Nonetheless, THE AGE OF WRATH would have been a fine installment in the WAR WITHIN saga, and it's really a shame Dreamwave's collapse cut it short.
Thank you for covering what would have happened. I've never read any information as to how the series would have ended. I was a huge fan of this as it came out and haven't read it since.

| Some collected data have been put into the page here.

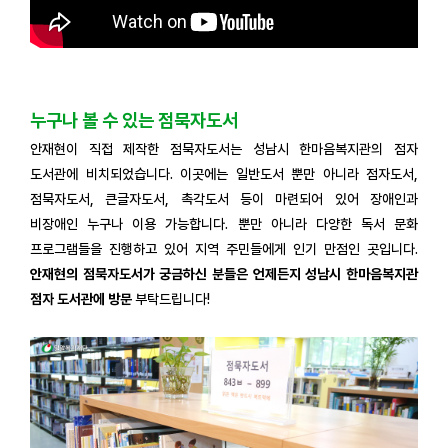
누구나 볼 수 있는 점묵자도서
안재현이 직접 제작한 점묵자도서는 성남시 한마음복지관의 점자
도서관에 비치되었습니다. 이곳에는 일반도서 뿐만 아니라 점자도서,
점묵자도서, 큰글자도서, 촉각도서 등이 마련되어 있어 장애인과
비장애인 누구나 이용 가능합니다. 뿐만 아니라 다양한 독서 문화
프로그램들을 진행하고 있어 지역 주민들에게 인기 만점인 곳입니다.
안재현의 점묵자도서가 궁금하신 분들은 언제든지 성남시 한마음복지관
점자 도서관에 방문
부탁드립니다!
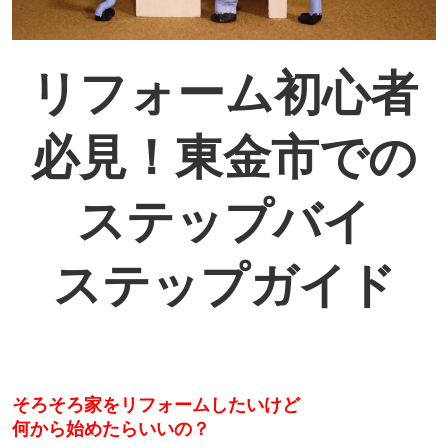
リフォーム初心者
必見！
東金市での
ステップバイ
ステップ
ガイド
そろそろ家をリフォームしたいけど
何から始めたらいいの？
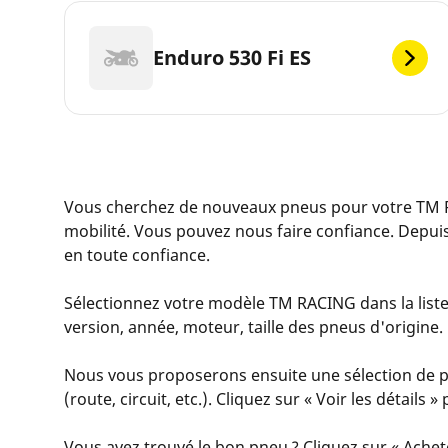
Enduro 530 Fi ES
Vous cherchez de nouveaux pneus pour votre TM
mobilité. Vous pouvez nous faire confiance. Depui
en toute confiance.
Sélectionnez votre modèle TM RACING dans la liste 
version, année, moteur, taille des pneus d'origine.
Nous vous proposerons ensuite une sélection de pn
(route, circuit, etc.). Cliquez sur « Voir les détail
Vous avez trouvé le bon pneu ? Cliquez sur « Achet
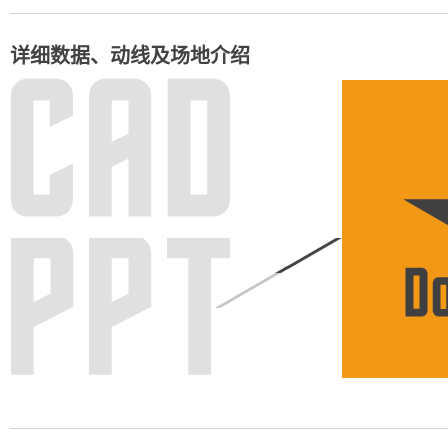
详细数据、动线及场地介绍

ReplyDeleteReminds me of Soul Saga that ended with issue 5 and issue 6 never released in the US and only came out in a TPB format in Germany and Stephen Platt didn't even draw the whole thing even though he was the only one credited.
Glad this post was informative to you! It's a real shame Dreamwave's bankruptcy situation prevents IDW or some other publisher from continuing any of these stories. I'd love to see AGE OF WRATH wrapped up in a proper comic book format, and I also wouldn't mind seeing McDonough and Patyk close out the G1 ongoing in a "REGENERATION ONE" style mini-series.